▸ Assigned task:
Return only what lies between the first line of the entries and the line containing "384 386 2.54", both lines included.
--- Records to process ---
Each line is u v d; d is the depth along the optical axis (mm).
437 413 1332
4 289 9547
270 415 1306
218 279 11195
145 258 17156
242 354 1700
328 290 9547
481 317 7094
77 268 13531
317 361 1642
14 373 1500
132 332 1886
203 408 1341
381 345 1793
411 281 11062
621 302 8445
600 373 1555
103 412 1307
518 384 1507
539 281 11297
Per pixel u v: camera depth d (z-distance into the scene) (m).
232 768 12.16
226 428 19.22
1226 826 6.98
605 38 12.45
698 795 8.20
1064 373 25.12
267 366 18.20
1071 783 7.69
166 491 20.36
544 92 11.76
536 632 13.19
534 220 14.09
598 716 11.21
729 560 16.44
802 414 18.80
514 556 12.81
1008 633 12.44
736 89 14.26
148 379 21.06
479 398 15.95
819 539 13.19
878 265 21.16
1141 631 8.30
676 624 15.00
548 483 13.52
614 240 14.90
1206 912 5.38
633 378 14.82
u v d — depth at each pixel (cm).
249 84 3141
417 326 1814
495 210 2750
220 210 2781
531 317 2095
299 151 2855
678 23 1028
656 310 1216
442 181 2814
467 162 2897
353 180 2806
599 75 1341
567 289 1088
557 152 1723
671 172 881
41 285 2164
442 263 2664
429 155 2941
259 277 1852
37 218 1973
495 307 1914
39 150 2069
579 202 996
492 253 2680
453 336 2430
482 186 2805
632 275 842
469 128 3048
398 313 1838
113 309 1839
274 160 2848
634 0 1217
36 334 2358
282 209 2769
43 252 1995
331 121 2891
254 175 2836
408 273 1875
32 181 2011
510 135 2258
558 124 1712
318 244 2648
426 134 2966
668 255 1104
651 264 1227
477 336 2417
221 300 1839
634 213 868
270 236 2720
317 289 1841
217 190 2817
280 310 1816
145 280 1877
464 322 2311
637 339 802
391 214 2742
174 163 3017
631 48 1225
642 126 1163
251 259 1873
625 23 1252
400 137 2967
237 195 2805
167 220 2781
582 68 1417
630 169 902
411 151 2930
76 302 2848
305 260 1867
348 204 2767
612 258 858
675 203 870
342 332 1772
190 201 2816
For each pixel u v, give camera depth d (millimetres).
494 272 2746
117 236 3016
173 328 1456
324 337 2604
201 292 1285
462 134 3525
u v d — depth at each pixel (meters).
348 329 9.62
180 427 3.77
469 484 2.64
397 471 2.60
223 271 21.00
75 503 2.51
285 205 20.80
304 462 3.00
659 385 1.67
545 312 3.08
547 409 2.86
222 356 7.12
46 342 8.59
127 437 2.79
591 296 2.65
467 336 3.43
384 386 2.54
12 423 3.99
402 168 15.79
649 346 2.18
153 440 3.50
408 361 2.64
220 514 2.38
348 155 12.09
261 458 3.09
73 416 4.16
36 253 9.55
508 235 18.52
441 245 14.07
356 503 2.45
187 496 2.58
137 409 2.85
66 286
---
▸ Solution to the exercise:
Each line is u v d; d is the depth along the optical axis (mm).
437 413 1332
4 289 9547
270 415 1306
218 279 11195
145 258 17156
242 354 1700
328 290 9547
481 317 7094
77 268 13531
317 361 1642
14 373 1500
132 332 1886
203 408 1341
381 345 1793
411 281 11062
621 302 8445
600 373 1555
103 412 1307
518 384 1507
539 281 11297
Per pixel u v: camera depth d (z-distance into the scene) (m).
232 768 12.16
226 428 19.22
1226 826 6.98
605 38 12.45
698 795 8.20
1064 373 25.12
267 366 18.20
1071 783 7.69
166 491 20.36
544 92 11.76
536 632 13.19
534 220 14.09
598 716 11.21
729 560 16.44
802 414 18.80
514 556 12.81
1008 633 12.44
736 89 14.26
148 379 21.06
479 398 15.95
819 539 13.19
878 265 21.16
1141 631 8.30
676 624 15.00
548 483 13.52
614 240 14.90
1206 912 5.38
633 378 14.82
u v d — depth at each pixel (cm).
249 84 3141
417 326 1814
495 210 2750
220 210 2781
531 317 2095
299 151 2855
678 23 1028
656 310 1216
442 181 2814
467 162 2897
353 180 2806
599 75 1341
567 289 1088
557 152 1723
671 172 881
41 285 2164
442 263 2664
429 155 2941
259 277 1852
37 218 1973
495 307 1914
39 150 2069
579 202 996
492 253 2680
453 336 2430
482 186 2805
632 275 842
469 128 3048
398 313 1838
113 309 1839
274 160 2848
634 0 1217
36 334 2358
282 209 2769
43 252 1995
331 121 2891
254 175 2836
408 273 1875
32 181 2011
510 135 2258
558 124 1712
318 244 2648
426 134 2966
668 255 1104
651 264 1227
477 336 2417
221 300 1839
634 213 868
270 236 2720
317 289 1841
217 190 2817
280 310 1816
145 280 1877
464 322 2311
637 339 802
391 214 2742
174 163 3017
631 48 1225
642 126 1163
251 259 1873
625 23 1252
400 137 2967
237 195 2805
167 220 2781
582 68 1417
630 169 902
411 151 2930
76 302 2848
305 260 1867
348 204 2767
612 258 858
675 203 870
342 332 1772
190 201 2816
For each pixel u v, give camera depth d (millimetres).
494 272 2746
117 236 3016
173 328 1456
324 337 2604
201 292 1285
462 134 3525
u v d — depth at each pixel (meters).
348 329 9.62
180 427 3.77
469 484 2.64
397 471 2.60
223 271 21.00
75 503 2.51
285 205 20.80
304 462 3.00
659 385 1.67
545 312 3.08
547 409 2.86
222 356 7.12
46 342 8.59
127 437 2.79
591 296 2.65
467 336 3.43
384 386 2.54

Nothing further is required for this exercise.